Christwire has lately reached new levels of popularity, in part thanks to an Aug. 14 column, “Is My Husband Gay?” Written by Stephenson Billings, the piece is a 15-point checklist to help wives diagnose possibly closeted husbands. “Gym membership but no interest in sports” is one warning sign. So is “Sassy, sarcastic and ironic around his friends” and “Love of pop culture.” “Is My Husband Gay?” was picked up on The Huffington Post and mentioned by Ryan Seacrest on his radio show; so far it has been viewed 8.3 million times. Oh, by the way: Christwire is all one big joke. Not the readership — which hit a high of 27 million page views in August — but the content, the opinions and the fake authors who write the stuff. (There is no “Stephenson Billings.”) Neither of the two founders is a conservative Christian. They are just like-minded 28-year-olds who met on the Internet, have never seen each other in person, and until this week had never given their real identities to a reporter. Bryan Butvidas is a software developer who works out of his house in Southern California.
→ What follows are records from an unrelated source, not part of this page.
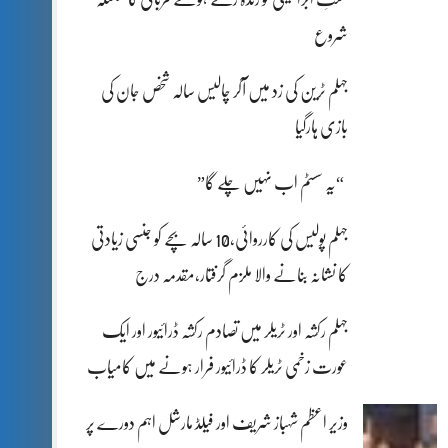
شروع
جہلم ٹرین کی زد میں آکر چالیس سالہ شخص جان کی
بازی ہارگیا
“یہ سسٹم اب نہیں چلے گا”
جہلم پولیس کی کارروائی،10 سالہ بچے کو جنسی زیادتی
کا نشانہ بنانے والا ملزم گرفتار،مقدمہ درج
جہلم رکشہ اور ٹریلر میں تصادم رکشہ ڈرائیور اور ایک
عورت زخمی ٹریلر کا ڈرائیور فرار ہونے میں کامیاب
وزیر اعظم شہباز شریف اور فیلڈ مارشل اہم دورے پر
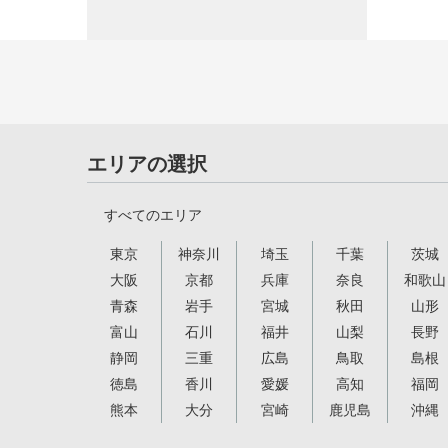
エリアの選択
すべてのエリア
東京
神奈川
埼玉
千葉
茨城
大阪
京都
兵庫
奈良
和歌山
青森
岩手
宮城
秋田
山形
富山
石川
福井
山梨
長野
静岡
三重
広島
鳥取
島根
徳島
香川
愛媛
高知
福岡
熊本
大分
宮崎
鹿児島
沖縄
Kirwin Watson is a former Pepperdine student who moved back home in Kansas, where he now works “on the patient-care staff” of a local hospital. According to phone interviews with both men, they met online in 2005, when both were contributing to the news aggregator Shoutwire.com.
I’ve exchanged some emails with the guy writing as Stephenson Billings, who remains anonymous in the Times article. Last week another well-known New York publication wrote me several times in an attempt to divine Billings’ true identity, asking me if he ever “broke character” during our email exchanges.